▸ DATA TO USE:
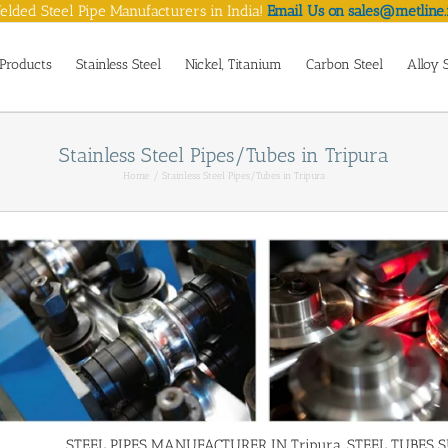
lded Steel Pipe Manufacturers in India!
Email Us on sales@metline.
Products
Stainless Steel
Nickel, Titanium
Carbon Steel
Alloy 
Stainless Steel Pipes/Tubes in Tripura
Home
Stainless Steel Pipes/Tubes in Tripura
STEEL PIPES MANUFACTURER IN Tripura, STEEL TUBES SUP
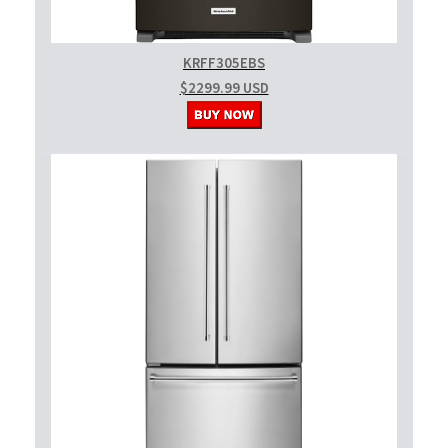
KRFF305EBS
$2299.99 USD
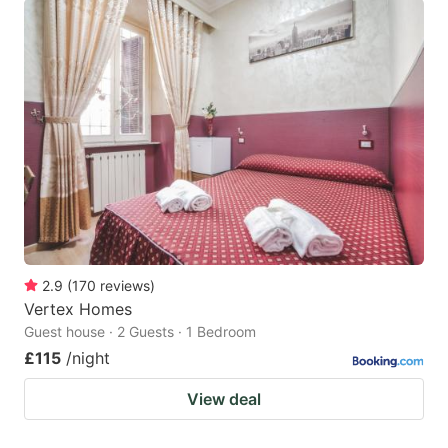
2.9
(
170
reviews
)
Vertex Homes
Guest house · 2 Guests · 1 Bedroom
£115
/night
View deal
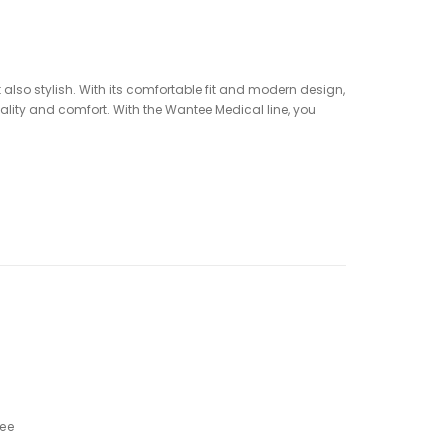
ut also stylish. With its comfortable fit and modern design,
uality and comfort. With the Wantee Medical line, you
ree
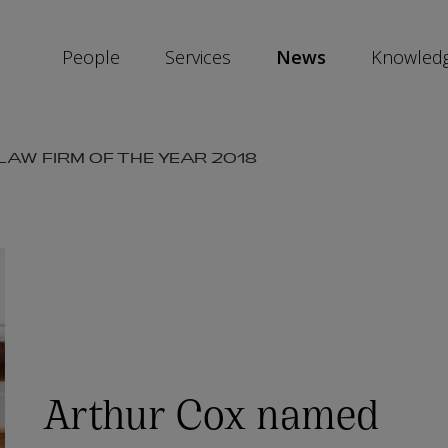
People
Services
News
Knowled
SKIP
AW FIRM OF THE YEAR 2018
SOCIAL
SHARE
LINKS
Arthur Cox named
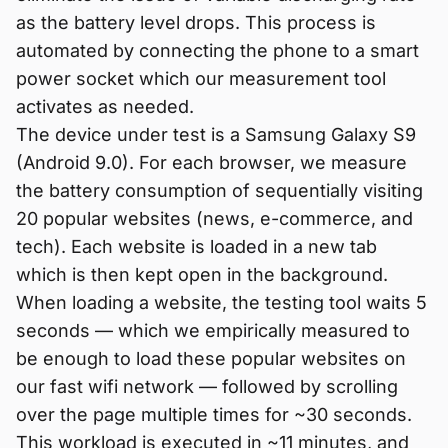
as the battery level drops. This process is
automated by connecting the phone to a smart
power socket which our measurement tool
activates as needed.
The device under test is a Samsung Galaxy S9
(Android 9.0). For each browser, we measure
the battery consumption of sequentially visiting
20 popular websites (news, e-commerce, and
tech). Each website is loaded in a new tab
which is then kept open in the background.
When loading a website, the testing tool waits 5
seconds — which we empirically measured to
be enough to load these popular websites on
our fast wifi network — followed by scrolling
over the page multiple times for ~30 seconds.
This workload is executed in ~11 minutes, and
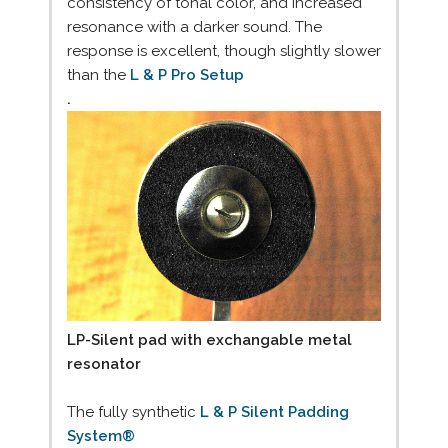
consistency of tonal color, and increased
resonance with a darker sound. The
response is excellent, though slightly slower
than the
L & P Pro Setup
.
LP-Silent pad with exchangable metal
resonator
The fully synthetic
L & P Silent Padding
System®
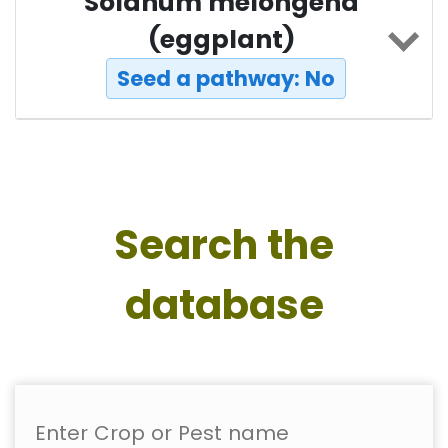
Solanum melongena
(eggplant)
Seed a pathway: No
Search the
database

▸ EXERCISE DESCRIPTION: In the answer, the lines from the one containing "over the page multiple times for ~30 seconds." to the end of the records above must be written out exactly, both ends included; the pictures must not appear.

▸ SOLUTION TO THIS EXERCISE:
over the page multiple times for ~30 seconds.
This workload is executed in ~11 minutes, and
consistency of tonal color, and increased
resonance with a darker sound. The
response is excellent, though slightly slower
than the
L & P Pro Setup
.
LP-Silent pad with exchangable metal
resonator
The fully synthetic
L & P Silent Padding
System®
Solanum melongena
(eggplant)
Seed a pathway: No
Search the
database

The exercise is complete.